Nous avons été nombreux à tenir (et pour certains à publier) un journal de confinement. Mes « Pétales d’un printimps buissonnier »1 ont grossi l’amalgame des états d’âmes suscités par cette période exceptionnelle de l’Histoire de notre Humanité.
Le lundi 11 mai, dès que le coup de sifflet final du confinement a retenti, la vie a repris dans notre beau pays. Pratiquement tous les Français en ont semblé réjouis. Pas moi. À l’inverse de mes compatriotes, je me suis sentie démunie. Perdue. Une nouvelle fois, les repères volaient en éclats. La montagne de changements me semblait insurmontable. Infranchissable. L’épreuve inédite qui débutait me tétanisait. Il allait falloir réinventer et réapprivoiser le quotidien, adopter un autre modus vivendi, se réadapter à la « vraie » vie...
Comment reprendre pied dans la réalité et rester confiante quand vu de ma lucarne, l’horizon ressemblait à ça ? →
Photo Don Johnoghue
Une fois de plus, l’écriture s’est imposée comme une aide indispensable et incontournable pour débroussailler et éclaircir la voie à emprunter.
Jour après jour, je me suis appliquée à écrire et décrire le cheminement chaotique, parsemé d’embûches, d’ennui(s), de tristesse, de peur(s), de doute(s), mais aussi de joies et d’espoirs qui ont saupoudré ma vie au cours des « mois d’après ».
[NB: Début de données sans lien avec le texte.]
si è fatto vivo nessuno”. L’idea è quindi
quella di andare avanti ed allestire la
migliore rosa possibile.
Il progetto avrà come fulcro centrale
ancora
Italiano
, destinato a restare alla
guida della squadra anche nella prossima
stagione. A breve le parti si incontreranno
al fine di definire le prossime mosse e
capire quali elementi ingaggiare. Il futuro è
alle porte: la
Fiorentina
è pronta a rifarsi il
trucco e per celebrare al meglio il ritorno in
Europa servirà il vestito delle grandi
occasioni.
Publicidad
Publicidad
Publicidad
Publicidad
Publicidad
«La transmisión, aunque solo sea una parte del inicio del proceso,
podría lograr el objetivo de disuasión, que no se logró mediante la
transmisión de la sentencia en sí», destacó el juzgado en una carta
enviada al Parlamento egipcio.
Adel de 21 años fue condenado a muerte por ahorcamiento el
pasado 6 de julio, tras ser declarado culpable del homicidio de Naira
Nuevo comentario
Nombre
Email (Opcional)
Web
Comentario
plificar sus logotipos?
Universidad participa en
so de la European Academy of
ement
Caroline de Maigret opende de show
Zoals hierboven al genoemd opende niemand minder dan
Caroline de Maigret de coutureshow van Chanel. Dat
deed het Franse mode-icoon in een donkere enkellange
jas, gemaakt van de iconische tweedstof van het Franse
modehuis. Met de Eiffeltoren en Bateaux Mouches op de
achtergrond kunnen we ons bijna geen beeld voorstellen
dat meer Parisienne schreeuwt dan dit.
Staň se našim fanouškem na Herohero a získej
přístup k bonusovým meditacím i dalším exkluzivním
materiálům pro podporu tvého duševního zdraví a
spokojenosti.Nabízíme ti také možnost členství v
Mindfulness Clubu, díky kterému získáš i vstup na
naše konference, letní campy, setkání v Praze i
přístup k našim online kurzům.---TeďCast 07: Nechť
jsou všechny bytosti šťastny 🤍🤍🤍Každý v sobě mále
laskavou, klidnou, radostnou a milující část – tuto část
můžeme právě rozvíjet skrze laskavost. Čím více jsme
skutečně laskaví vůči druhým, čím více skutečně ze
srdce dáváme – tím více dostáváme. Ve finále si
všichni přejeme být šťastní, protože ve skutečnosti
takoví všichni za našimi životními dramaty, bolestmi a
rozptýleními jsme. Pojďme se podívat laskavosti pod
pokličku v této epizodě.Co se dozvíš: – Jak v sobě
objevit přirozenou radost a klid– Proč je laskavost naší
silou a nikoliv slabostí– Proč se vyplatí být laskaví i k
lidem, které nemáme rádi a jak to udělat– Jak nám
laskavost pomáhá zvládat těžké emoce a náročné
Pour maintenir l’équilibre par rapport au confinement lui-même, j’ai tenu ce journal de post-confinement (je préfère cette appellation plutôt que déconfinement) pendant exactement cinquante-cinq jours. Nombre d’entre eux sont basiques, d’une consternante platitude et emplis d’un vide sidéral, voire abyssal. Mais la banalité, la fadeur et la vacuité font aussi (et surtout) partie de la vie...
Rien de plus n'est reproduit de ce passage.